Folhapress

A maioria dos governadores que tentaram a reeleição conseguiu renovar o mandato já no primeiro turno, neste domingo (2).

Concorriam novamente 20 governadores, sendo que 11 já tiveram a vitória confirmada.

Ao menos outros quatro ainda disputam o segundo turno, no próximo dia 30, na Paraíba, no Espírito Santo, em Alagoas e em Rondônia.

Um dos incumbentes derrotados é o tucano Rodrigo Garcia, que assumiu o Governo de São Paulo após renúncia do titular, João Doria, em abril deste ano. Ele ficou em terceiro lugar, encerrando uma hegemonia de 28 anos do PSDB paulista.

Outra derrota foi de Carlos Moisés, do Republicanos, em Santa Catarina.

Em 2018, auge da onda antipolítica na esteira da Operação Lava Jato e da ascensão do bolsonarismo, também 20 governadores concorreram, mas só dez se elegeram.

Os resultados prévios sinalizam uma reversão daquela onda, com triunfos de nomes e partidos mais consolidados na política em várias partes do país. Naquele ano, se elegeram aos governos candidatos até então pouco conhecido do eleitorado, como o catarinense Moisés, Romeu Zema, do Novo, em Minas, e Wilson Witzel, à época do PSC, no Rio de Janeiro.

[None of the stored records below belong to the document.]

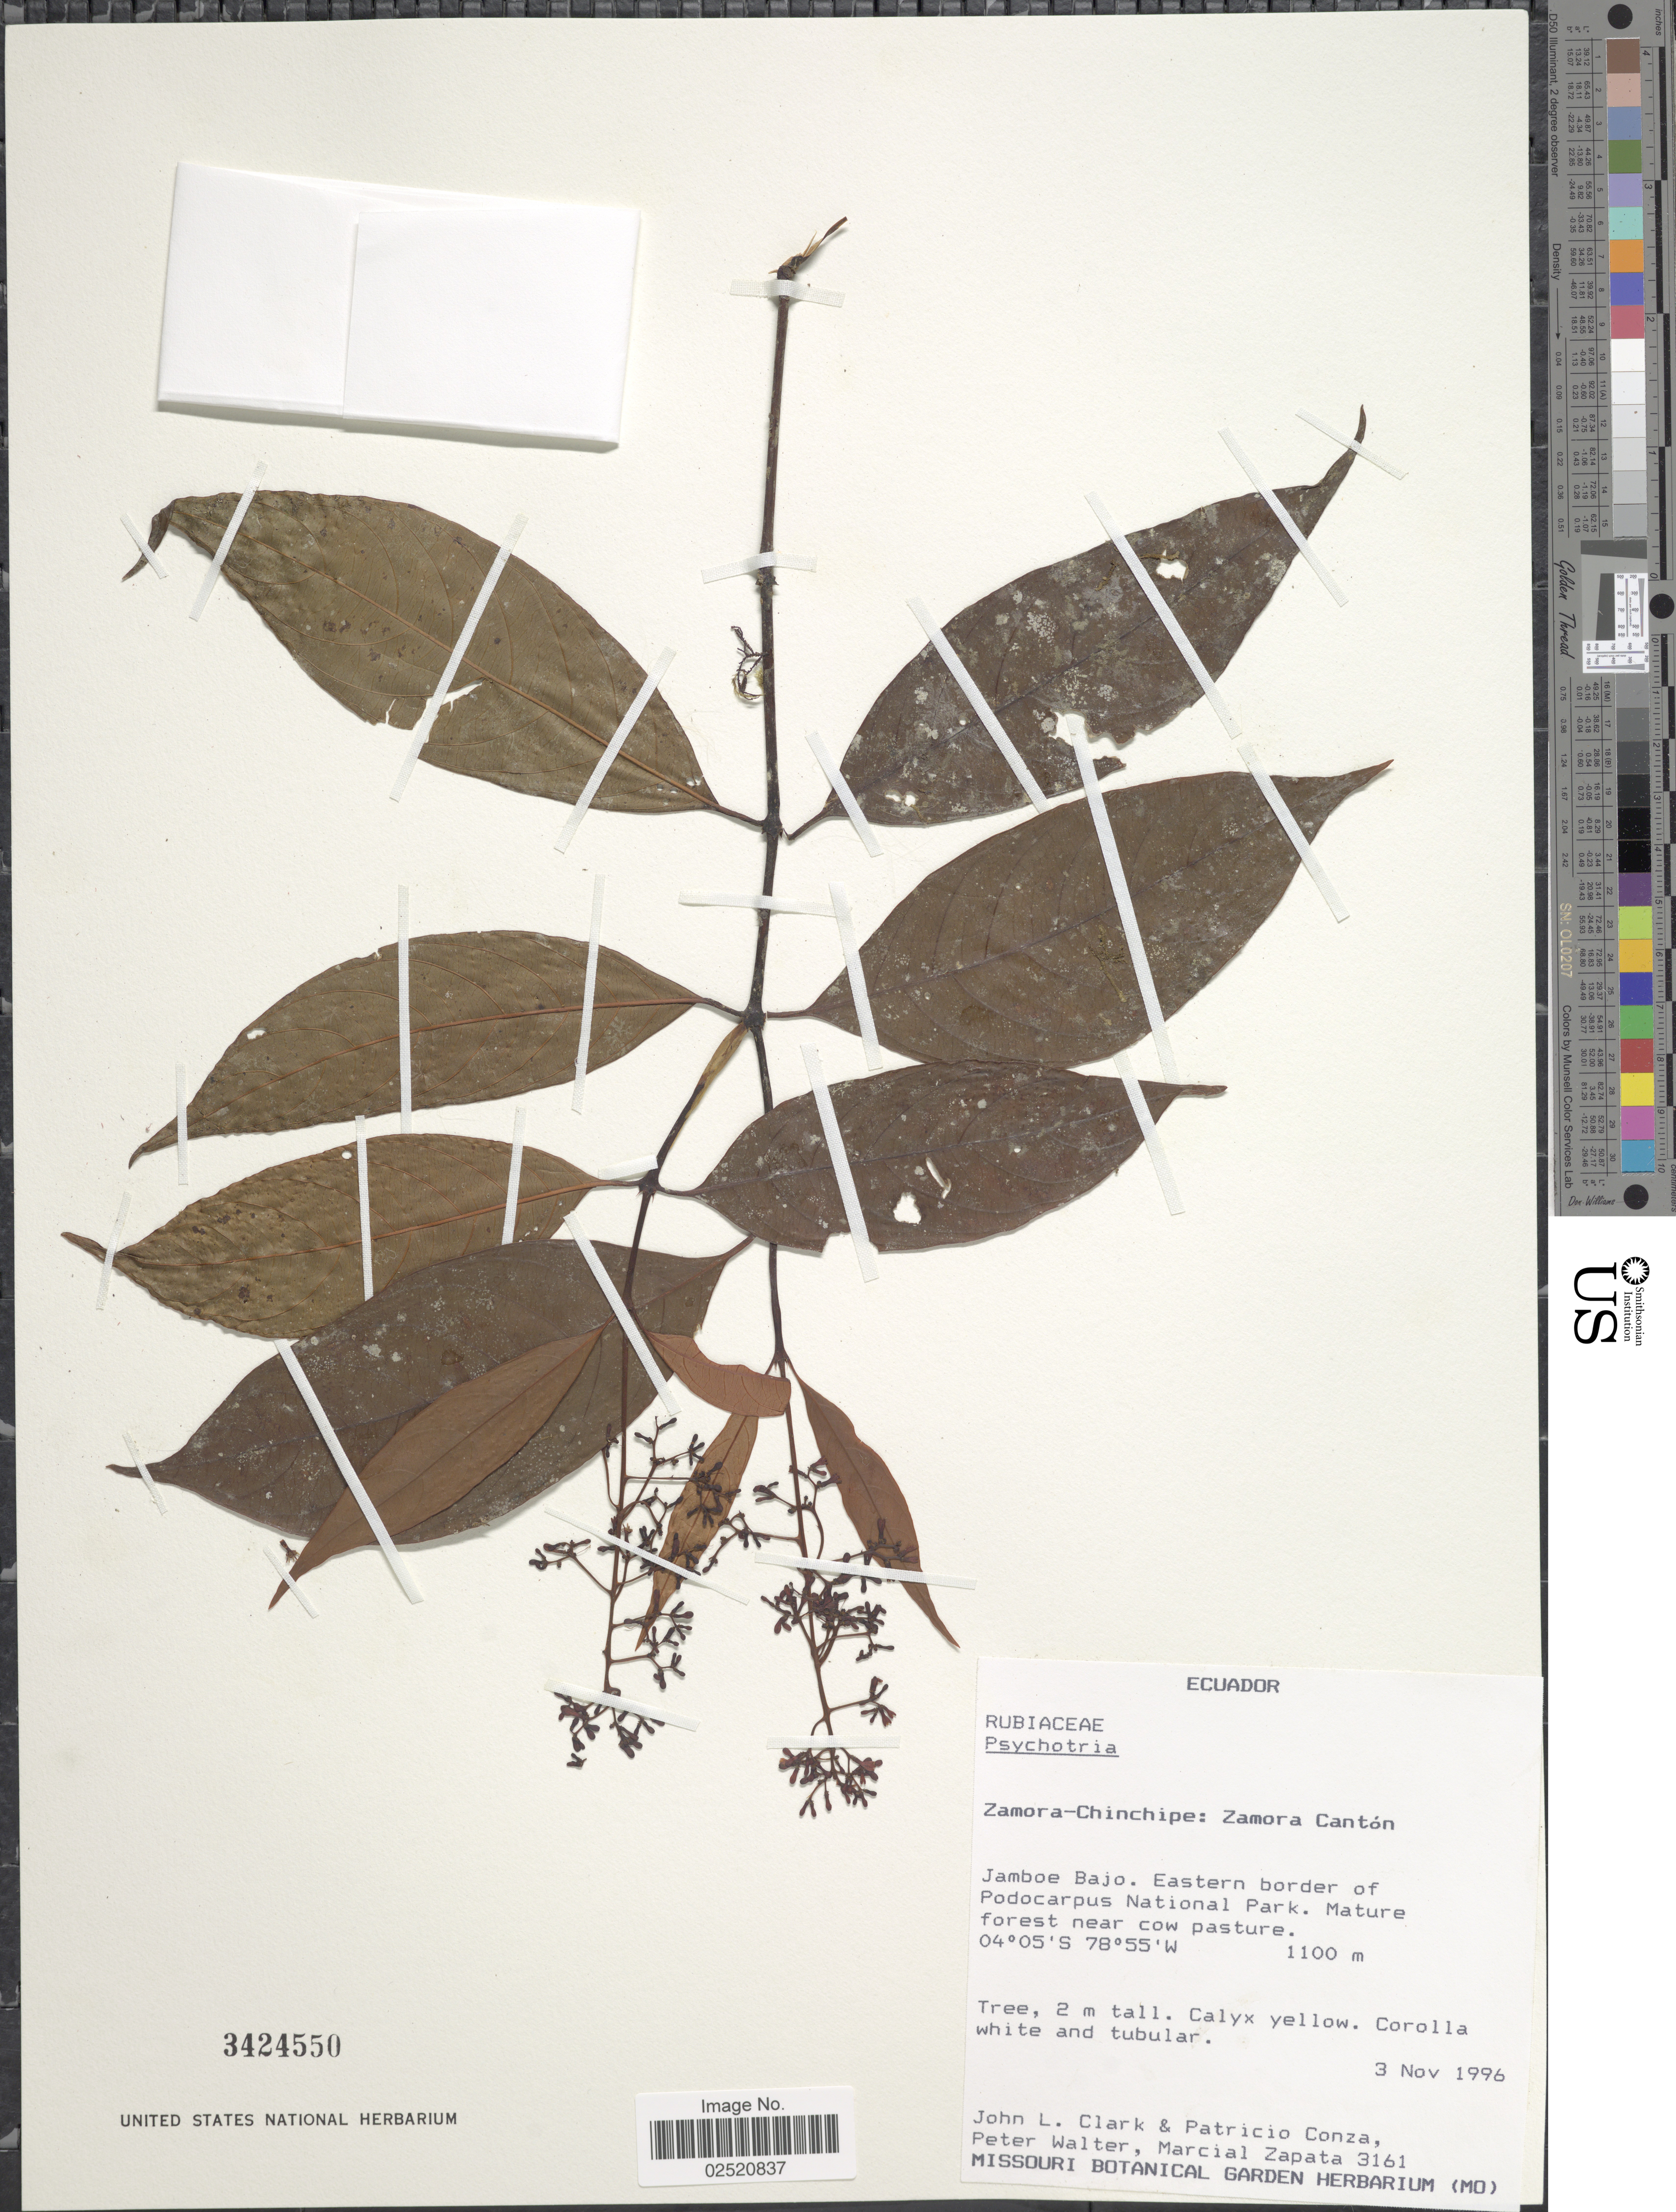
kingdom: Plantae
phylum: Tracheophyta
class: Magnoliopsida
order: Gentianales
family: Rubiaceae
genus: Psychotria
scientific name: Psychotria sp.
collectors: J. L. Clark, P. Conza, P. Walter & M. Zapata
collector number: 3161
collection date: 1996-11-03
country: Ecuador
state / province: Zamora-Chinchipe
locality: Zamora Canton, Jamboe Bajo, Eastern border of Podocarpus National Park, mature forest near cow pasture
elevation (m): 1100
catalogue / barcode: US 3424550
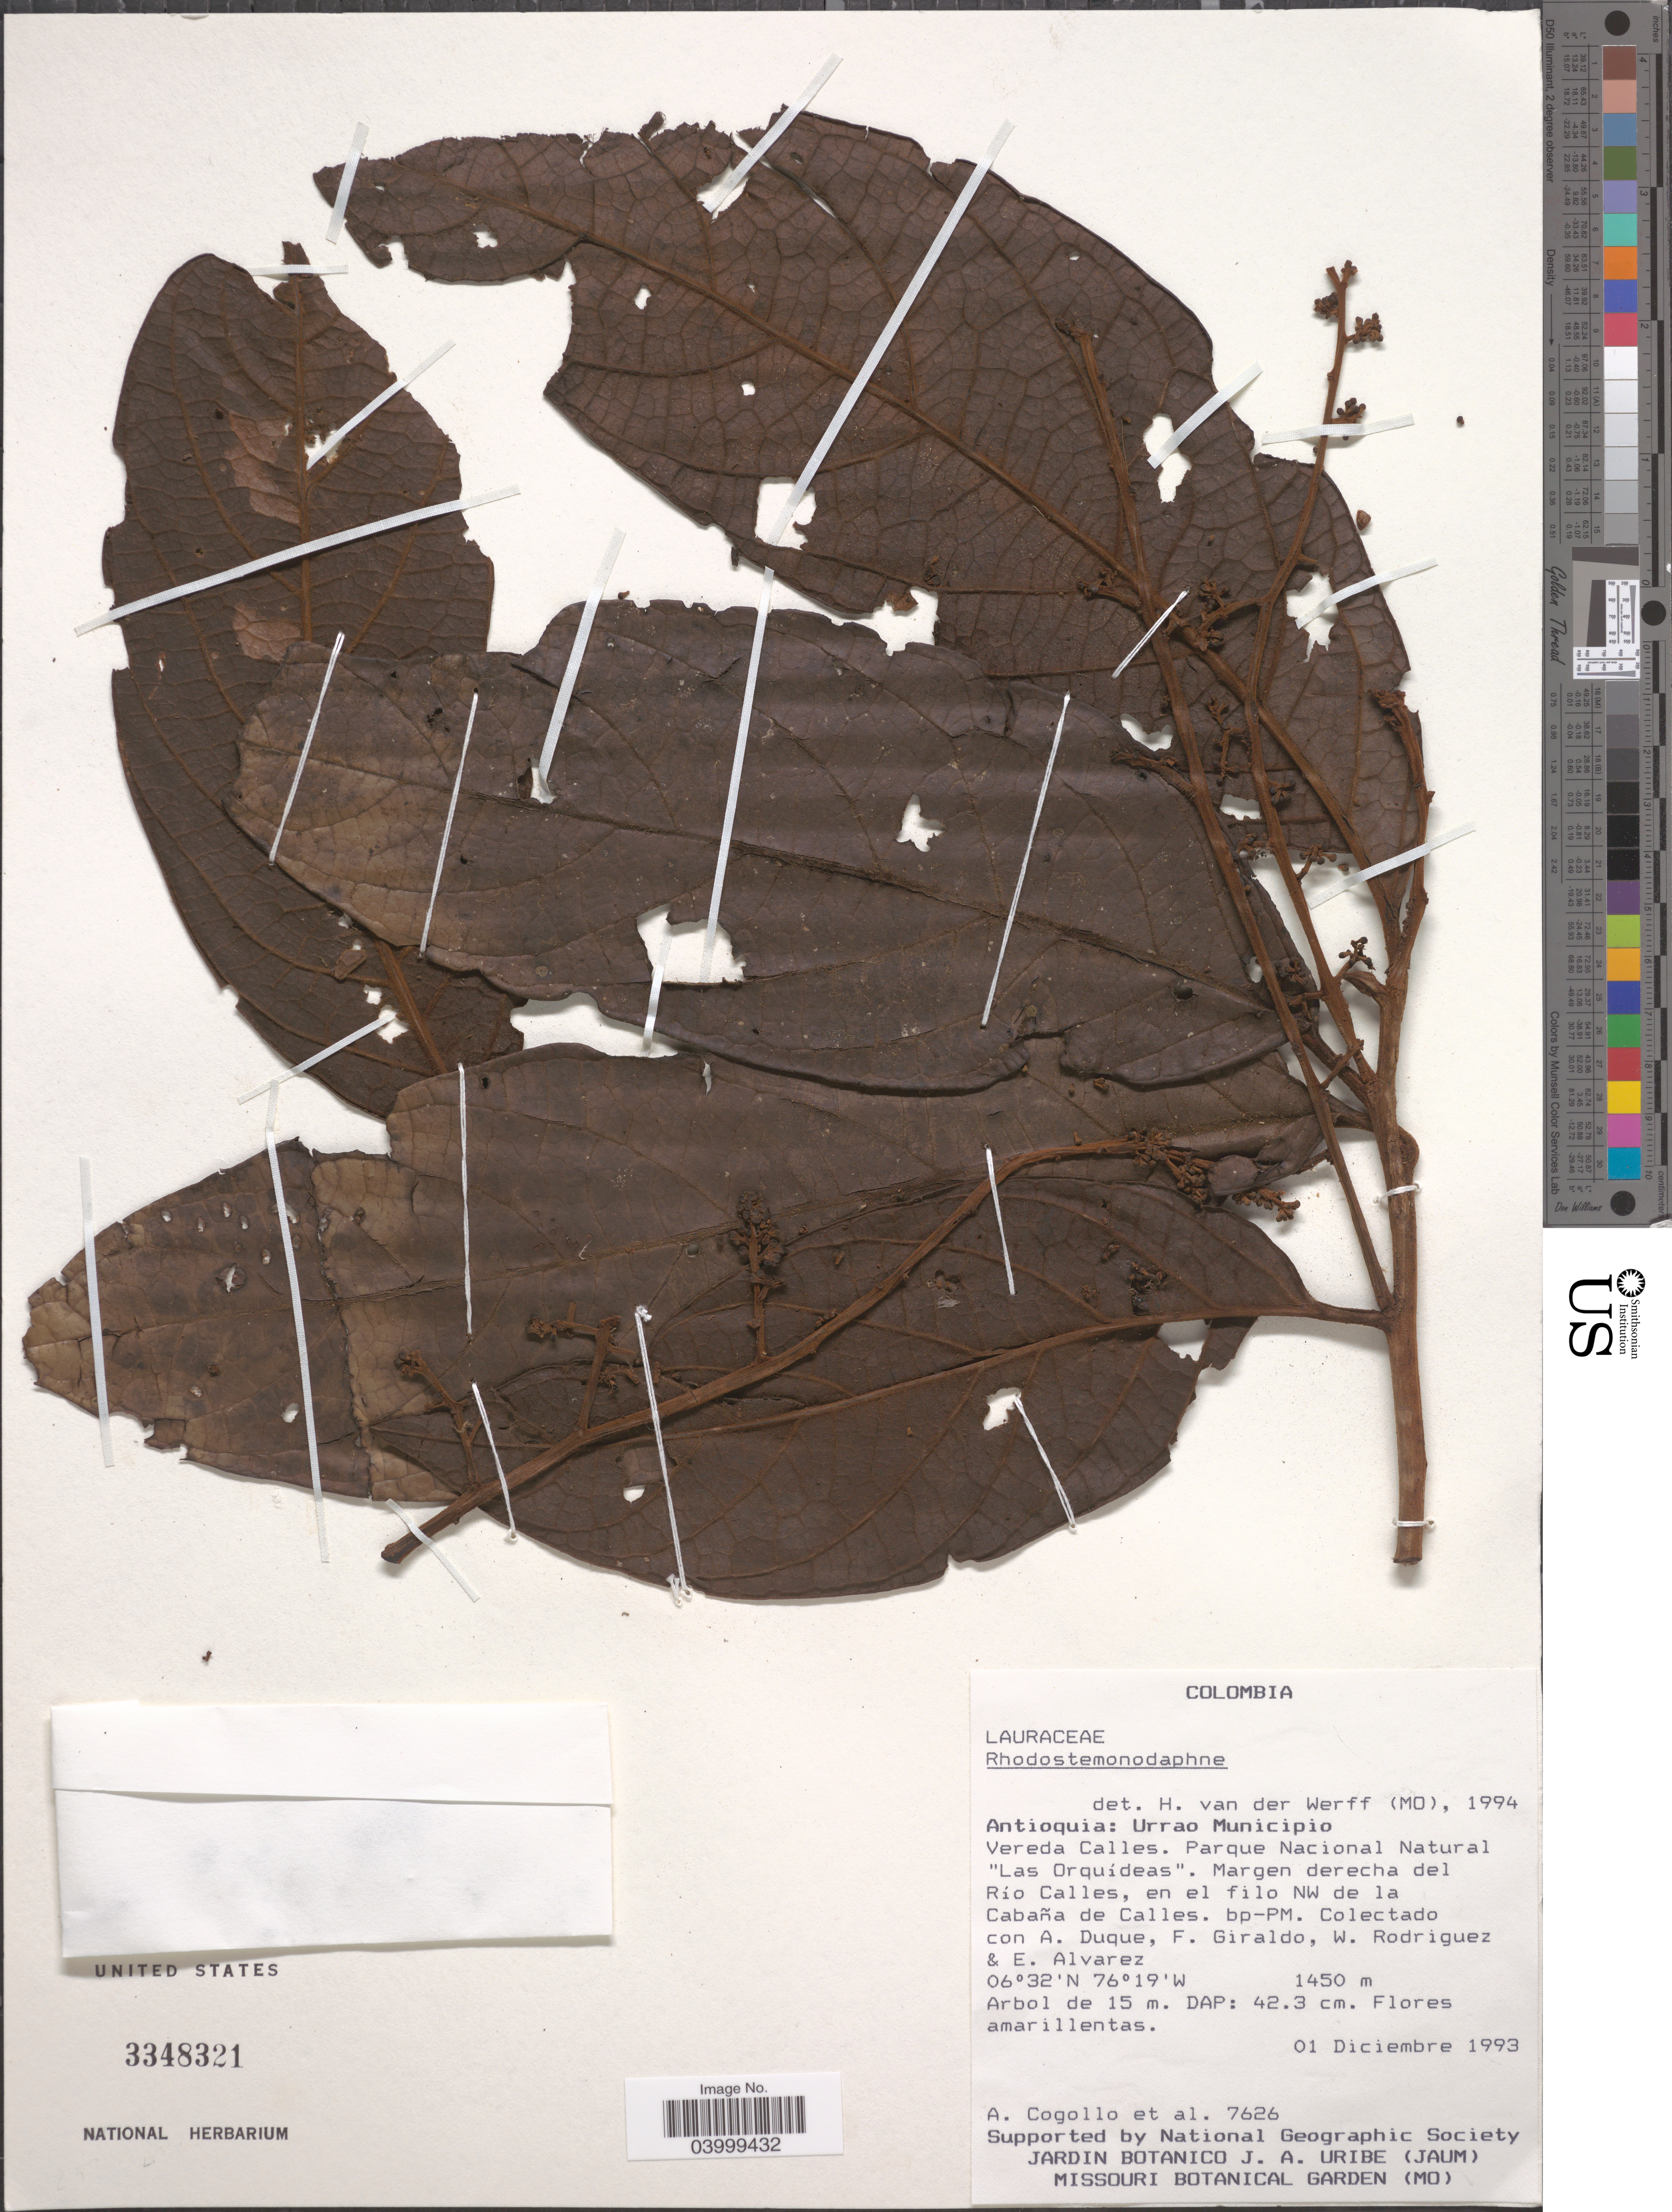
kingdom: Plantae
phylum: Tracheophyta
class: Magnoliopsida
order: Laurales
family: Lauraceae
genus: Rhodostemonodaphne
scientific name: Rhodostemonodaphne sp.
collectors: A. Cogollo, A. Duque, F. Giraldo, W. Rodriguez & E. Alvarez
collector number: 7626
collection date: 1993-12-01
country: Colombia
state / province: Antioquia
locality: Urrao Municipio. Vereda Calles. Parque Nacional Natural "Las Orquídeas". Margen derecha del Río Calles, en el filo NW de la Cabaña de Calles.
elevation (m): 1450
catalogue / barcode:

O próprio Zema agora definiu a corrida já na primeira votação, superando Alexandre Kalil, do PSD.

Neste domingo, um dos vitoriosos por maior margem foi Helder Barbalho, no Pará, que formou a maior aliança do país em sua tentativa de reeleição e fez quase 70% dos votos válidos –a apuração ainda não foi encerrada.

Percentual parecido foi obtido por Ratinho Junior, do PSD, no Paraná, outro que ficará por mais quatro anos. Também ganhou por larga margem Mauro Mendes, da União Brasil, em Mato Grosso.

Um outro governador favorito, mas que teve vitória mais apertada, foi Ibaneis Rocha, do MDB, no Distrito Federal, que por pouco não teve que disputar um segundo turno.

A conta dos candidatos à reeleição leva em conta também o gaúcho Eduardo Leite, que renunciou neste ano inicialmente com o plano de concorrer à Presidência da República, mas que optou por tentar novo mandato no estado.

A reeleição é permitida desde 1998. Em 2002, houve o menor volume de reeleição, com nove reeleitos entre 16 tentativas.